A Survey on Stereotype Detection in Natural Language Processing
Alessandra Teresa Cignarella, Anastasia Giachanou, Els Lefever
TL;DR
This survey maps stereotype detection in NLP, detailing definitions, datasets, methods, and evaluation challenges. It integrates psychology-grounded theories (Stereotype Content Model and Agency-Beliefs-Communion) with computational analyses to trace how stereotypes are represented and mitigated in language technologies. Key contributions include a taxonomy of literature, a curated inventory of stereotype-related datasets across languages, and an overview of debiasing and detection approaches, alongside highlighted challenges in definitions, data quality, and generalizability. The work emphasizes the societal importance of early stereotype detection to prevent escalation to hate speech and advocates for multilingual, intersectional, and ethically grounded research to improve fairness in NLP systems.
Abstract
Stereotypes influence social perceptions and can escalate into discrimination and violence. While NLP research has extensively addressed gender bias and hate speech, stereotype detection remains an emerging field with significant societal implications.

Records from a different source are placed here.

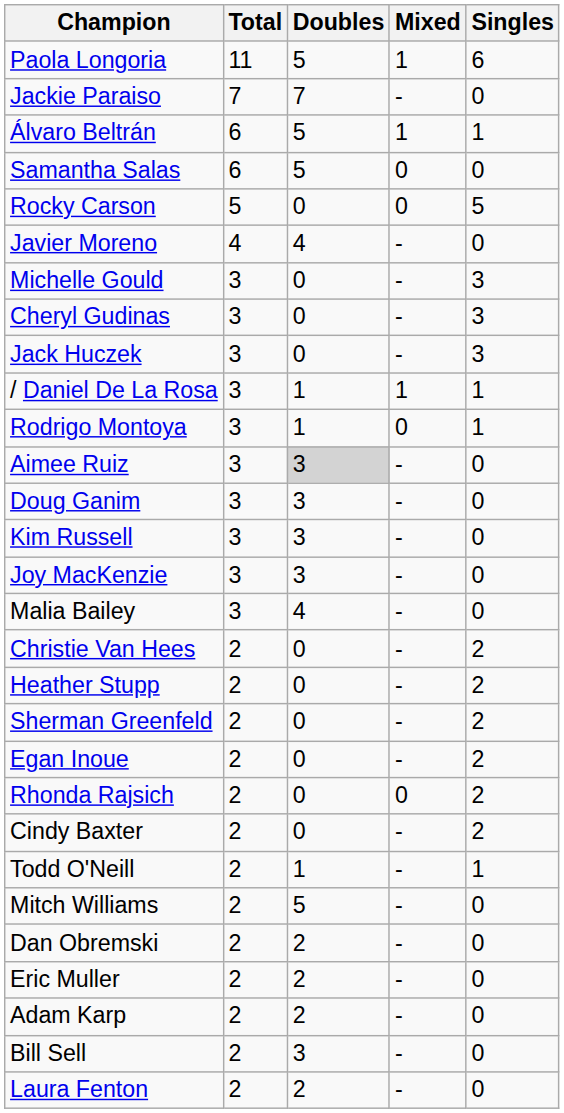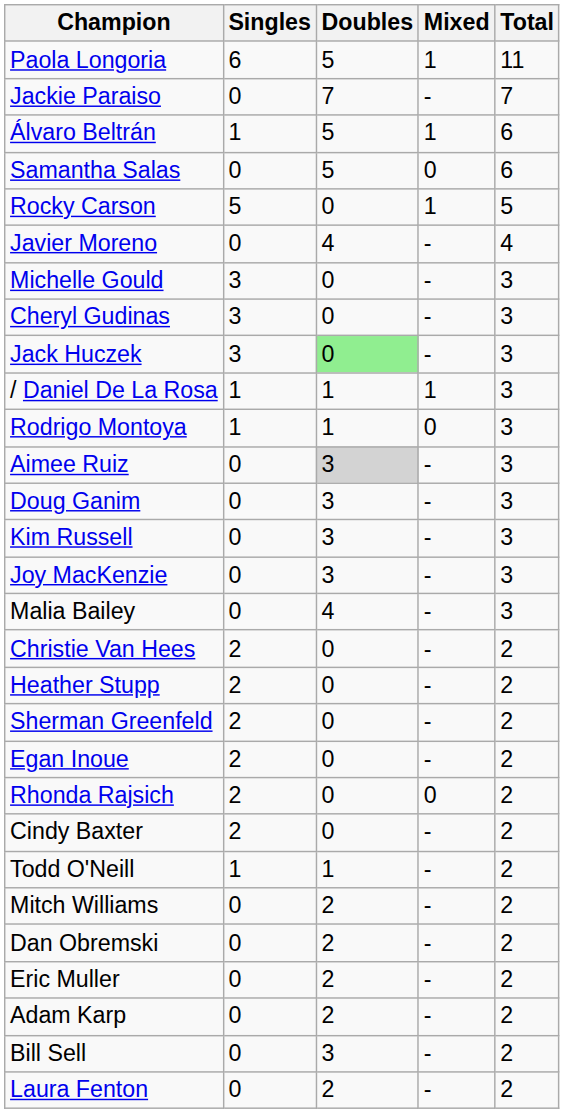columns swapped: Singles <-> Total
Rocky Carson | Mixed: 0 -> 1
Jack Huczek | Doubles: no background -> lightgreen background
Mitch Williams | Doubles: 5 -> 2
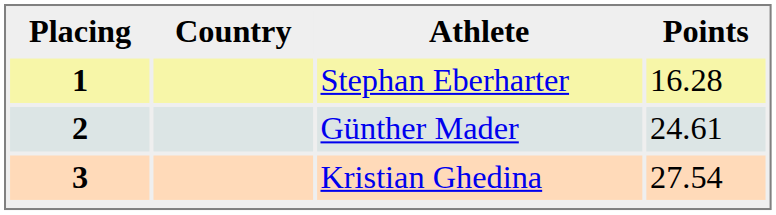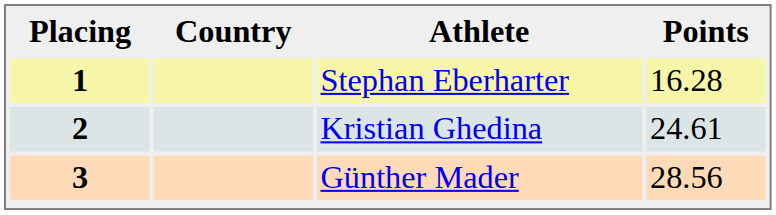2 | Athlete: Günther Mader -> Kristian Ghedina
3 | Athlete: Kristian Ghedina -> Günther Mader
3 | Points: 27.54 -> 28.56
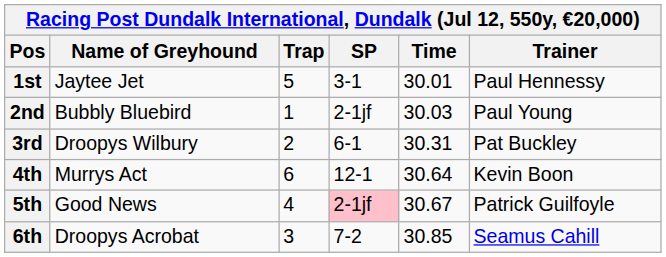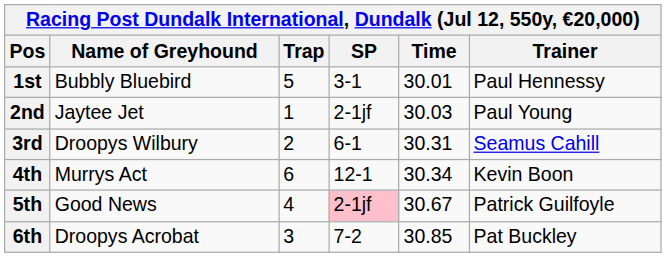1st | Name of Greyhound: Jaytee Jet -> Bubbly Bluebird
2nd | Name of Greyhound: Bubbly Bluebird -> Jaytee Jet
3rd | Trainer: Pat Buckley -> Seamus Cahill
4th | Time: 30.64 -> 30.34
6th | Trainer: Seamus Cahill -> Pat Buckley
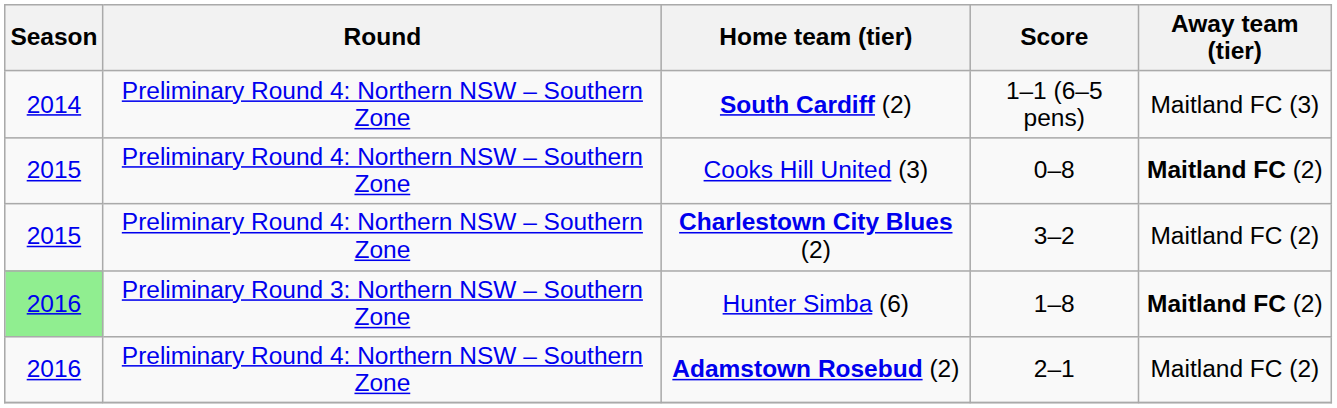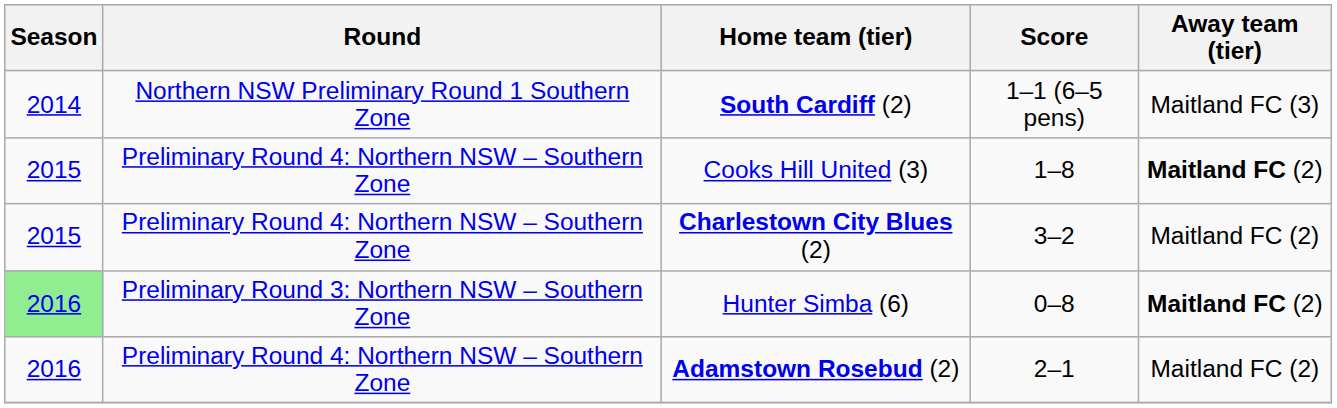South Cardiff (2) | Round: Preliminary Round 4: Northern NSW – Southern Zone -> Northern NSW Preliminary Round 1 Southern Zone
Cooks Hill United (3) | Score: 0–8 -> 1–8
Hunter Simba (6) | Score: 1–8 -> 0–8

In this work is presented a survey of existing research, analyzing definitions from psychology, sociology, and philosophy. A semi-automatic literature review was performed by using Semantic Scholar. We retrieved and filtered over 6,000 papers (in the year range 2000-2025), identifying key trends, methodologies, challenges and future directions. The findings emphasize stereotype detection as a potential early-monitoring tool to prevent bias escalation and the rise of hate speech. Conclusions highlight the need for a broader, multilingual, and intersectional approach in NLP studies.